Start of Data extract
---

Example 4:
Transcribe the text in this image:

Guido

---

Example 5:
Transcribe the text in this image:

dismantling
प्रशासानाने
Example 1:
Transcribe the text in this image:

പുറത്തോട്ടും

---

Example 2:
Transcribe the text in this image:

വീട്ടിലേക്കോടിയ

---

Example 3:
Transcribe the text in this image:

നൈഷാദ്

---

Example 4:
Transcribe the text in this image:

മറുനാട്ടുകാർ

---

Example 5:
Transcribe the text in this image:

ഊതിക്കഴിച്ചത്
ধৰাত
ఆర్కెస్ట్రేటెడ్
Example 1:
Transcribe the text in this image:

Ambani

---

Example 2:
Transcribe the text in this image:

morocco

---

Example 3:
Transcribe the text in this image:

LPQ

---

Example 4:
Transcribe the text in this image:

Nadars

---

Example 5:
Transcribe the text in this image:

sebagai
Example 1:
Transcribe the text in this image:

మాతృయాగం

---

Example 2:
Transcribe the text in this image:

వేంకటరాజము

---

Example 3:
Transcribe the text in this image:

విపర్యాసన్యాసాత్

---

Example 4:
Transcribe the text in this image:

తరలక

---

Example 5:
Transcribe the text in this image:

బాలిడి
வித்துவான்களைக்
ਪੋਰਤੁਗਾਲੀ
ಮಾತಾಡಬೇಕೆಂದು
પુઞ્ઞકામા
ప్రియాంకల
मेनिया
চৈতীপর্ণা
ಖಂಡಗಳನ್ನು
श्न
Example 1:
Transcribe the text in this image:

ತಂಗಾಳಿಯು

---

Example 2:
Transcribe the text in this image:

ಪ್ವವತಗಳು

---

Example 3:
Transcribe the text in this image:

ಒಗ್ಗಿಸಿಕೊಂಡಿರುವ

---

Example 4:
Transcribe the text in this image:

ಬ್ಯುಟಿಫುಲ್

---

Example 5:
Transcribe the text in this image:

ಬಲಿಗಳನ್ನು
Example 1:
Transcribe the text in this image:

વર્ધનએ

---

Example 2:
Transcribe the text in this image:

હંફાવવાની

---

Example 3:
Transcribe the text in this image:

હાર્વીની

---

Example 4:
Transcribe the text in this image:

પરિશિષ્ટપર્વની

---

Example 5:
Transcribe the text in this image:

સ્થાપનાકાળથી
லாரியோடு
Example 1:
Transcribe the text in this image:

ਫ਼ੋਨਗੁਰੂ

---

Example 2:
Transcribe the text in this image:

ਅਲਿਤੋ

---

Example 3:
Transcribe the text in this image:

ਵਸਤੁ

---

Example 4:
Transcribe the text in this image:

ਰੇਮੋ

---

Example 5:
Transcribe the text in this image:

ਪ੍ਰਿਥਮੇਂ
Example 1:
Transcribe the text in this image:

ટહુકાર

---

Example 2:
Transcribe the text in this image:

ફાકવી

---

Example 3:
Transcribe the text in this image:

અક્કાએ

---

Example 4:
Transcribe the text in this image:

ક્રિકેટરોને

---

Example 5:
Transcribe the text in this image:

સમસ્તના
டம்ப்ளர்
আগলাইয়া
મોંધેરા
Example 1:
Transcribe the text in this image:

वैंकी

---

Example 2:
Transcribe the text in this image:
End of Data extract
■ **Work to be completed**: Each entry above is to be transcribed word for word.

■ **Written response**:
---

Example 4:
Transcribe the text in this image:

Guido

---

Example 5:
Transcribe the text in this image:

dismantling
प्रशासानाने
Example 1:
Transcribe the text in this image:

പുറത്തോട്ടും

---

Example 2:
Transcribe the text in this image:

വീട്ടിലേക്കോടിയ

---

Example 3:
Transcribe the text in this image:

നൈഷാദ്

---

Example 4:
Transcribe the text in this image:

മറുനാട്ടുകാർ

---

Example 5:
Transcribe the text in this image:

ഊതിക്കഴിച്ചത്
ধৰাত
ఆర్కెస్ట్రేటెడ్
Example 1:
Transcribe the text in this image:

Ambani

---

Example 2:
Transcribe the text in this image:

morocco

---

Example 3:
Transcribe the text in this image:

LPQ

---

Example 4:
Transcribe the text in this image:

Nadars

---

Example 5:
Transcribe the text in this image:

sebagai
Example 1:
Transcribe the text in this image:

మాతృయాగం

---

Example 2:
Transcribe the text in this image:

వేంకటరాజము

---

Example 3:
Transcribe the text in this image:

విపర్యాసన్యాసాత్

---

Example 4:
Transcribe the text in this image:

తరలక

---

Example 5:
Transcribe the text in this image:

బాలిడి
வித்துவான்களைக்
ਪੋਰਤੁਗਾਲੀ
ಮಾತಾಡಬೇಕೆಂದು
પુઞ્ઞકામા
ప్రియాంకల
मेनिया
চৈতীপর্ণা
ಖಂಡಗಳನ್ನು
श्न
Example 1:
Transcribe the text in this image:

ತಂಗಾಳಿಯು

---

Example 2:
Transcribe the text in this image:

ಪ್ವವತಗಳು

---

Example 3:
Transcribe the text in this image:

ಒಗ್ಗಿಸಿಕೊಂಡಿರುವ

---

Example 4:
Transcribe the text in this image:

ಬ್ಯುಟಿಫುಲ್

---

Example 5:
Transcribe the text in this image:

ಬಲಿಗಳನ್ನು
Example 1:
Transcribe the text in this image:

વર્ધનએ

---

Example 2:
Transcribe the text in this image:

હંફાવવાની

---

Example 3:
Transcribe the text in this image:

હાર્વીની

---

Example 4:
Transcribe the text in this image:

પરિશિષ્ટપર્વની

---

Example 5:
Transcribe the text in this image:

સ્થાપનાકાળથી
லாரியோடு
Example 1:
Transcribe the text in this image:

ਫ਼ੋਨਗੁਰੂ

---

Example 2:
Transcribe the text in this image:

ਅਲਿਤੋ

---

Example 3:
Transcribe the text in this image:

ਵਸਤੁ

---

Example 4:
Transcribe the text in this image:

ਰੇਮੋ

---

Example 5:
Transcribe the text in this image:

ਪ੍ਰਿਥਮੇਂ
Example 1:
Transcribe the text in this image:

ટહુકાર

---

Example 2:
Transcribe the text in this image:

ફાકવી

---

Example 3:
Transcribe the text in this image:

અક્કાએ

---

Example 4:
Transcribe the text in this image:

ક્રિકેટરોને

---

Example 5:
Transcribe the text in this image:

સમસ્તના
டம்ப்ளர்
আগলাইয়া
મોંધેરા
Example 1:
Transcribe the text in this image:

वैंकी

---

Example 2:
Transcribe the text in this image:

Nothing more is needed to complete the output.